Training results for all 54 TFs. (A) Average F-measure and training time. (B) Plots of F-measure for each of the six methods relative to BvH, in log-scale (for all TFs with F > 0). We do not report training times for BvH in (A), as they are ≈0. See Figure 4 for scatterplots showing the full range of F-measures for each method, and Table S1 of the

Supplementary Materials

for their tabulated values.

Figure 4.
Figure 4.

Scatterplots of F-measure for each method versus SVMR-PMM-FS. For each panel, the horizontal axis is the F-measure for SVMR-PMM-FS. Vertical axes are F-measures for: (A) BvH, (B) SVM-LMM, (C) SiteSleuth, (D) SVM-PMM and (E) SVM-PMM-FS. The boxed dots are the Fis F-measures, and the circled dots are the Lrp F-measures.

Figure 5.
Figure 5.

Results from verification with ChIP-chip data for Fis and Lrp.

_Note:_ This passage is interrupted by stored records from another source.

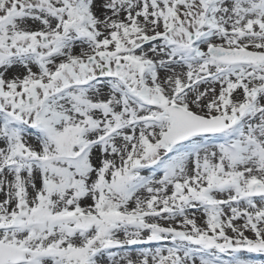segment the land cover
I'll use <instances>...</instances> for the list:
<instances>
[{"label": "snow or ice", "instance_id": "snow-or-ice-1", "mask_svg": "<svg viewBox=\"0 0 264 264\" xmlns=\"http://www.w3.org/2000/svg\"><path fill=\"white\" fill-rule=\"evenodd\" d=\"M264 0H0V264H259Z\"/></svg>", "mask_w": 264, "mask_h": 264}, {"label": "bare ground", "instance_id": "bare-ground-1", "mask_svg": "<svg viewBox=\"0 0 264 264\" xmlns=\"http://www.w3.org/2000/svg\"><path fill=\"white\" fill-rule=\"evenodd\" d=\"M252 259H255L256 261L259 262V264H264V256H253V257H250Z\"/></svg>", "mask_w": 264, "mask_h": 264}]
</instances>
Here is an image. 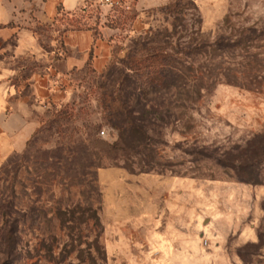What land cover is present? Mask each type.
<instances>
[{
    "label": "rangeland",
    "instance_id": "rangeland-1",
    "mask_svg": "<svg viewBox=\"0 0 264 264\" xmlns=\"http://www.w3.org/2000/svg\"><path fill=\"white\" fill-rule=\"evenodd\" d=\"M130 3L104 70L0 165L4 264H264V0ZM155 49L197 81L155 79Z\"/></svg>",
    "mask_w": 264,
    "mask_h": 264
},
{
    "label": "crops",
    "instance_id": "crops-1",
    "mask_svg": "<svg viewBox=\"0 0 264 264\" xmlns=\"http://www.w3.org/2000/svg\"><path fill=\"white\" fill-rule=\"evenodd\" d=\"M95 8L98 17L90 16ZM84 13L88 27L63 19ZM116 20L100 0H0V165L26 146L37 113L70 96L80 72L104 70L120 30L109 22Z\"/></svg>",
    "mask_w": 264,
    "mask_h": 264
},
{
    "label": "trees",
    "instance_id": "trees-1",
    "mask_svg": "<svg viewBox=\"0 0 264 264\" xmlns=\"http://www.w3.org/2000/svg\"><path fill=\"white\" fill-rule=\"evenodd\" d=\"M122 9V8H121ZM99 16V10L98 8L90 14V16ZM86 14L84 13L78 18L71 19L69 17L64 16L65 23H68L69 25L76 26V27H88V23L90 21L85 20ZM119 19V16H117V20L115 23L109 22L111 25L118 27L117 21ZM93 26V27H92ZM91 27L93 29L97 28L96 24H91ZM146 62L151 68L150 74L154 76L155 79L161 80L163 84L166 85L168 82H173L172 85H178V83H181L182 80L184 82L190 81L195 82L197 81L195 78H188L187 80L184 79L183 74L178 66H176V63L178 62L177 59L172 58V56L166 55L162 50H152L146 55ZM202 88L195 86L191 87L188 90H186L184 93L180 91V89L177 91L178 98L182 97L184 95L185 100L190 105V108L192 106V109L194 108V105L197 103V101L203 97ZM4 224V222H3ZM6 227L3 229L2 232H0V253L5 255L4 260H0V264H4L5 260L11 259L12 253L15 249L16 245V229L17 226L13 224V222L10 223V220L5 222ZM12 262V260H11ZM10 263V262H9Z\"/></svg>",
    "mask_w": 264,
    "mask_h": 264
},
{
    "label": "built area",
    "instance_id": "built-area-1",
    "mask_svg": "<svg viewBox=\"0 0 264 264\" xmlns=\"http://www.w3.org/2000/svg\"><path fill=\"white\" fill-rule=\"evenodd\" d=\"M100 2L111 8L122 7L125 10H129L132 7L130 0H100Z\"/></svg>",
    "mask_w": 264,
    "mask_h": 264
}]
</instances>
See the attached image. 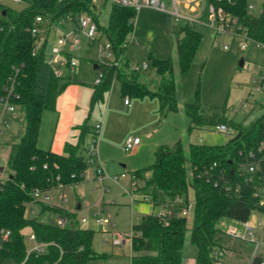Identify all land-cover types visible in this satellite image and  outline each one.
<instances>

Error bars reflect the standard deviation over five independent runs, and thick horizontal bars are the results of five-way consensus analysis. Shown are (A) accuracy (number of ChIP-regions with a predicted TFBSs over total number of predicted TFBSs) and (B) the number of predicted TFBSs (in inverted scale). There is no model variability in BvH, so there is no extra consensus-based result for this method. In panel (A), it should be noted that the bar for SiteSleuth has zero height and that the height of the bar for SVMR-PMM-FS is actually much taller than depicted. In panel (B), SiteSleuth has 0 predicted TFBSs for all runs, and the SVM-LMM and SVMR-PMM-FS have 0 predicted TFBSs in the five-way consensus.